[Data items]

Begin

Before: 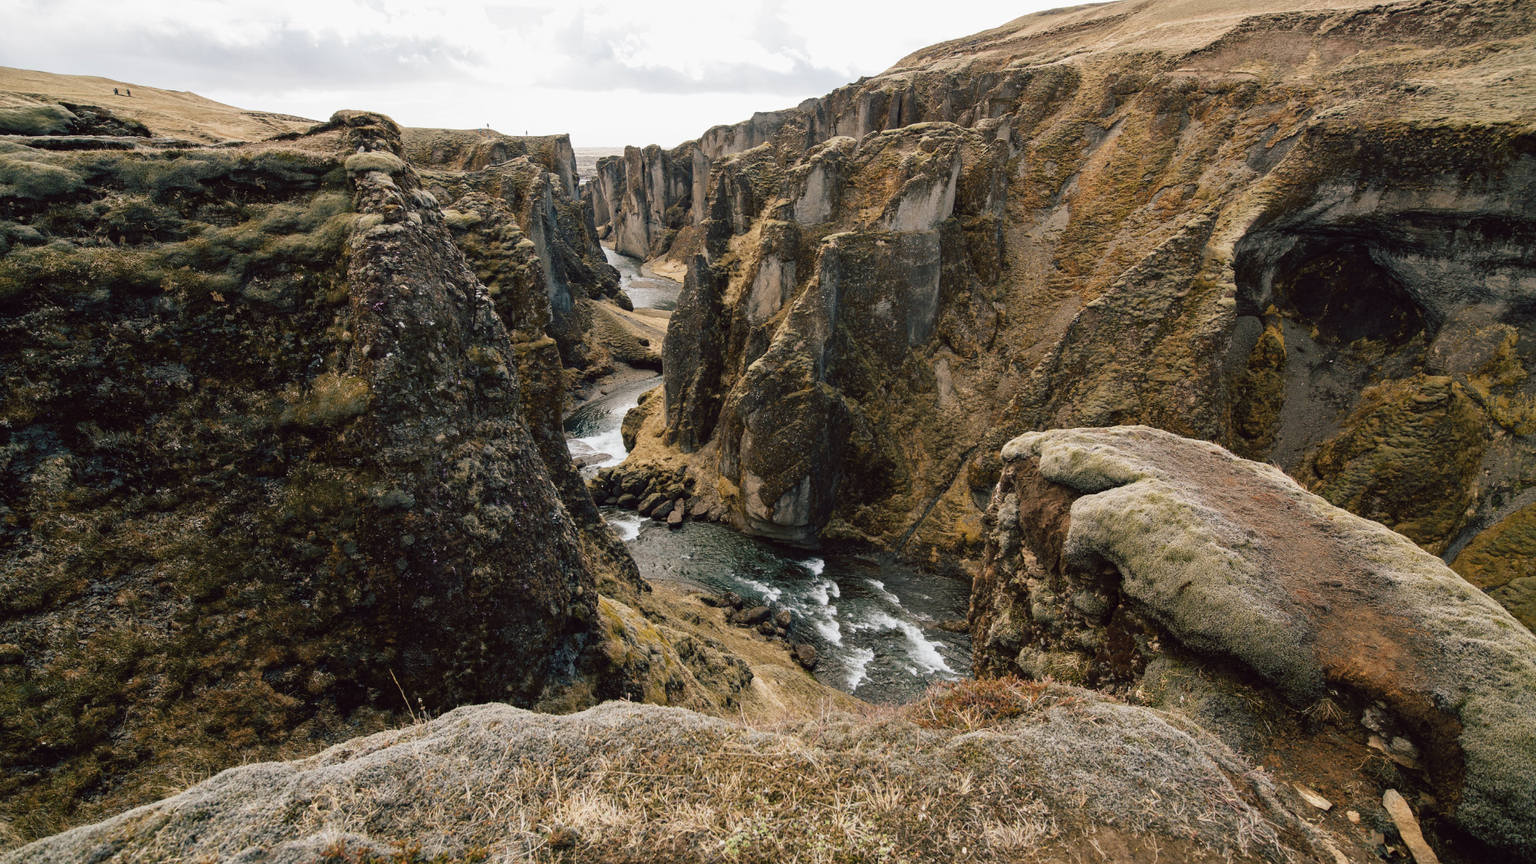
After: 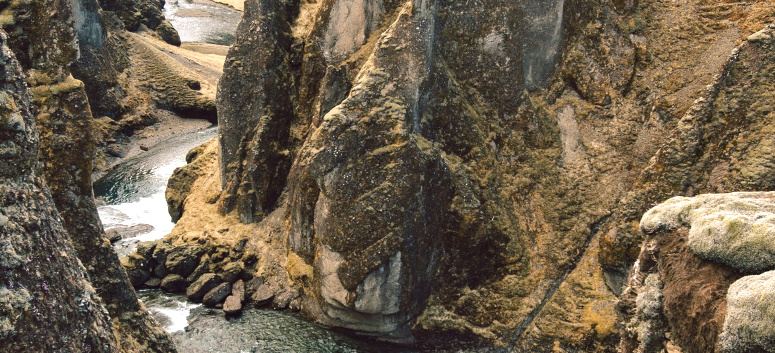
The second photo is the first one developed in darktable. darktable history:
shadows and highlights: shadows 59.36, soften with gaussian
crop: left 31.868%, top 31.784%, right 27.743%, bottom 35.464%
exposure: black level correction 0, exposure 0.695 EV
tone equalizer: edges refinement/feathering 500, mask exposure compensation -1.57 EV, preserve details no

End

Rewrite the whole listing with "second photo" changed to "edited photo" and everything else left the same. Leave the pictures out.

Before: 
After: 
The edited photo is the first one developed in darktable. darktable history:
shadows and highlights: shadows 59.36, soften with gaussian
crop: left 31.868%, top 31.784%, right 27.743%, bottom 35.464%
exposure: black level correction 0, exposure 0.695 EV
tone equalizer: edges refinement/feathering 500, mask exposure compensation -1.57 EV, preserve details no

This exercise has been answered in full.